The 2016 Hate Crime Report produced by Los Angeles County Commission on Human Relations revealed on Thursday that there were 482 hate crimes that year, which was one more than in 2015.
"The number of crimes has remained elevated, here, in our county," said Robin Toma, executive director of the human relations commission.
In the Hate Crime Report of 2015, there was a 24 percent increase from the previous year, making it the highest total recorded.
"Armed with this data, law enforcement agencies and policymakers can direct peacebuilding and anti-hate resources to the communities and geographic areas in the greatest need. Information contained in this report is also used in the training of law enforcement personnel and crime victim assistant professionals throughout the Los Angeles County," said Isabelle Gunning, president of the human relations commission, at a press conference on the annual report.
In 2016, the largest targeted group for hate crime was the LGBT community. From 2015 to 2016, gender-based crimes rose from 22 to 39, which is an increase of 77 percent. Transgender crimes jumped from 18 to 31, and Latina transgender women were targeted the most.

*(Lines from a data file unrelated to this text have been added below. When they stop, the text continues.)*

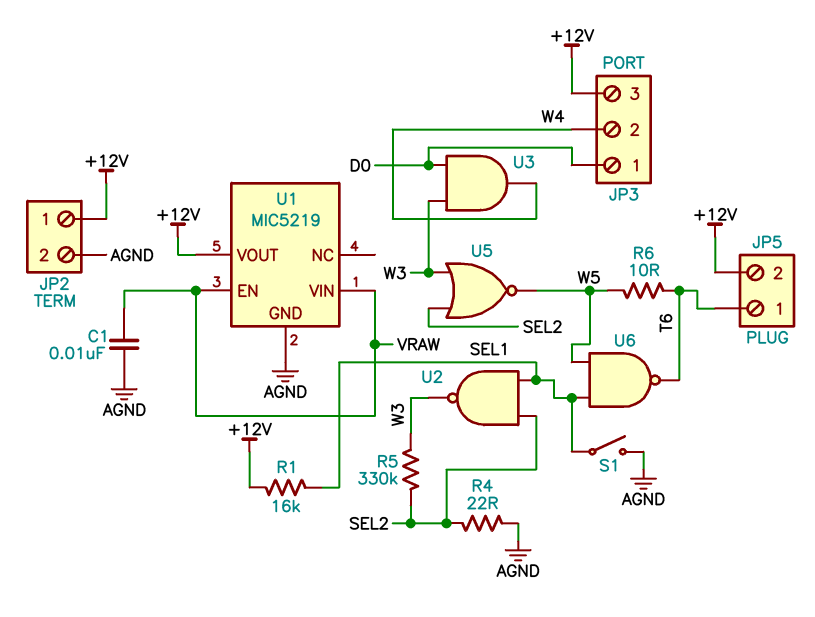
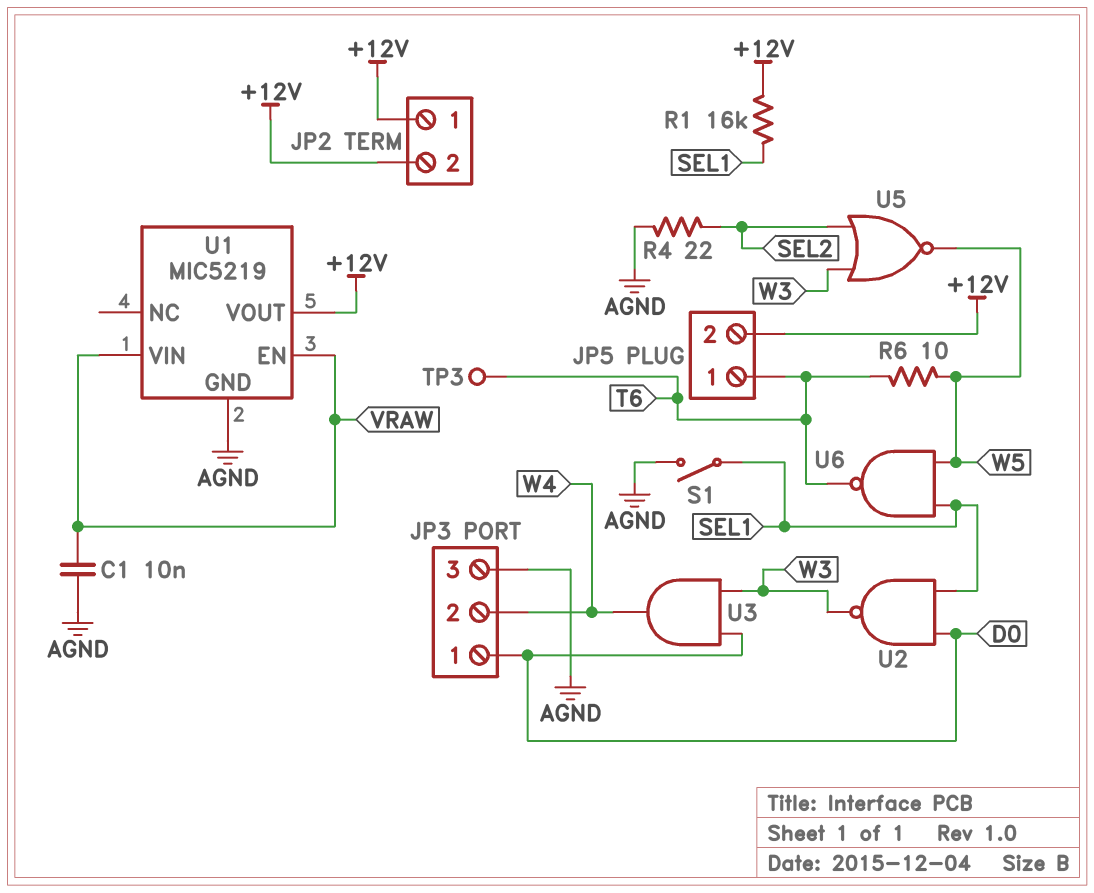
JP2 pin 2: AGND -> +12V
JP3 pin 3: +12V -> AGND
R5: 330k (SEL2, W3) -> none
TP3: none -> test point (T6)
U2: NAND (in SEL1, in SEL2, out W3) -> NAND (in D0, in SEL1, out W3)

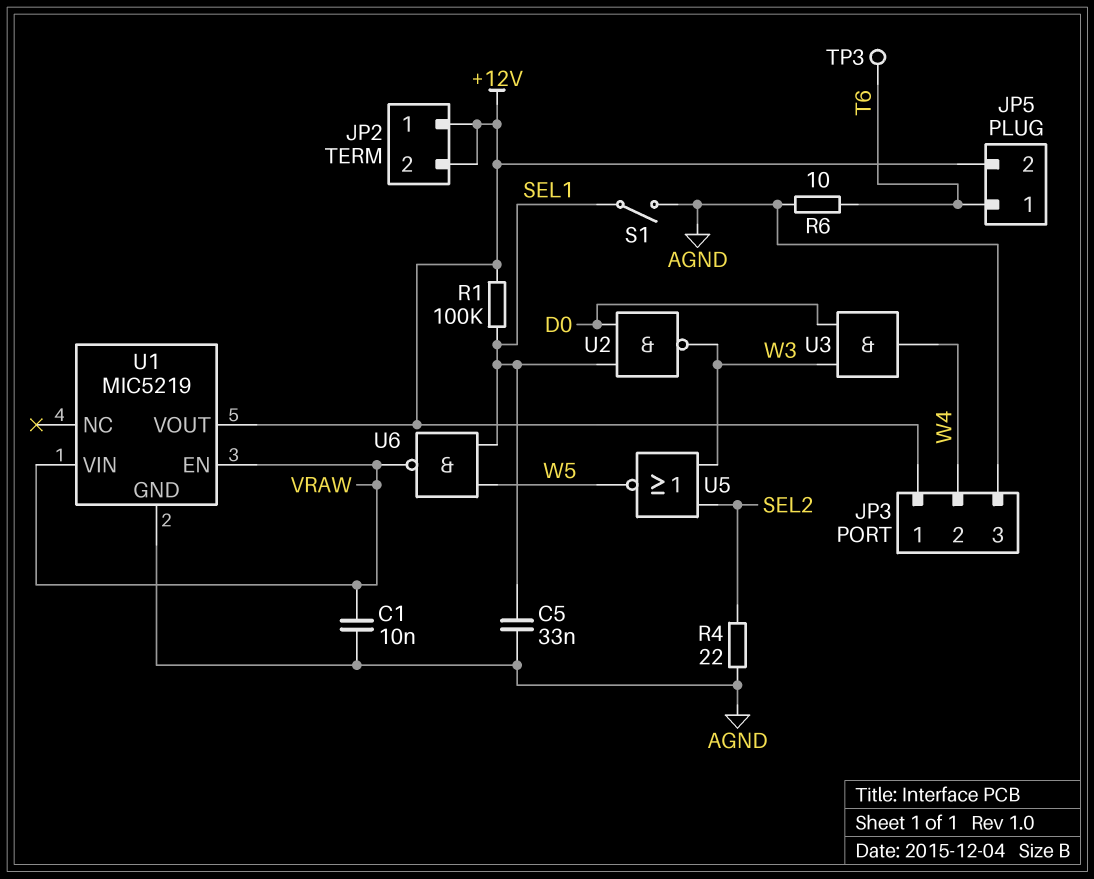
C5: none -> 33nF (AGND, SEL1)
JP3 pin 1: D0 -> +12V
R1: 16k (+12V, SEL1) -> 100k (+12V, SEL1)
R6: 10 (T6, W5) -> 10 (AGND, T6)
U6: NAND (in SEL1, in W5, out T6) -> NAND (in SEL1, in W5, out VRAW)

Mariana Marroquin, the program manager of the anti-violence project of the Los Angeles LGBT center, spoke at the press conference. She is an immigrant, transgender woman who is a hate crime survivor.
"We must start treating each other with respect," Marroquin said. "LGBT people and transgender individuals, we have been fighting back for forever. We fight when we go out looking for a job. We fight when we go to a school. We cannot keep fighting alone. We need your support."
According to Los Angeles County Supervisor Hilda Solis, the Muslim community has seen a large increase in hate crimes as well. The report says 15 percent of the 101 religious hate crimes were toward Muslims.
"We have to remember American Muslims only comprise 1 percent of the population. So for the numbers to be at the level as they are here, that is definitely disproportionate to our population," said Salam Al-Marayati, president of the Muslim Public Affairs Council.
The report also says that hate crimes committed by white supremacists grew from 63 to 105, an increase of 67 from 2015 to 2016.
"For a number of years, we've been tracking crimes committed by two particular groups of suspects: white supremacists and gang members. Together, these groups form one-fourth of all known suspects," said executive director Toma.
In West Hollywood, these suspects have been making their presence known while frightening the community.
"Over the last several months, we've had to alert the Sheriff's Department because white supremacists and anti-immigrant groups have been disruptive in communities, disrupting the city council meetings," Supervisor Solis said. "Residents are fearful to attend these meetings because these groups have shown up yelling hateful rhetoric and even brandishing weapons."
Although white supremacists have been a problem, anti-white crimes jumped from 11 to 27, making that a 145 percent rise.
Anti-African American crimes dropped by 19 percent, which may be partly due to the drop in the number of hate crimes by Latino gang members targeting African Americans, the report states. After jumping 69 percent in 2015, anti-Latino crimes only increased slightly in 2016 from 61 to 62.
With the numbers remaining somewhat constant, the executive director found a positive side.
"The fact that there was no increase in 2016 is very good news given that statewide, the California attorney general reported an 11.2 percent increase in hate crime and nationally, the FBI reported a 4.6 percent rise," Toma said.
The Los Angeles County Sheriff's Department has taken steps toward decreasing hate crime. But Marroquin, the hate crime survivor, also believes the decrease in hate crime depends on our community, as a whole.
"We must start treating each other with respect," she said. "I have faith in each of you here today, and the ones at home, that we need to respect each other. And definitely, these numbers have to decrease by next year."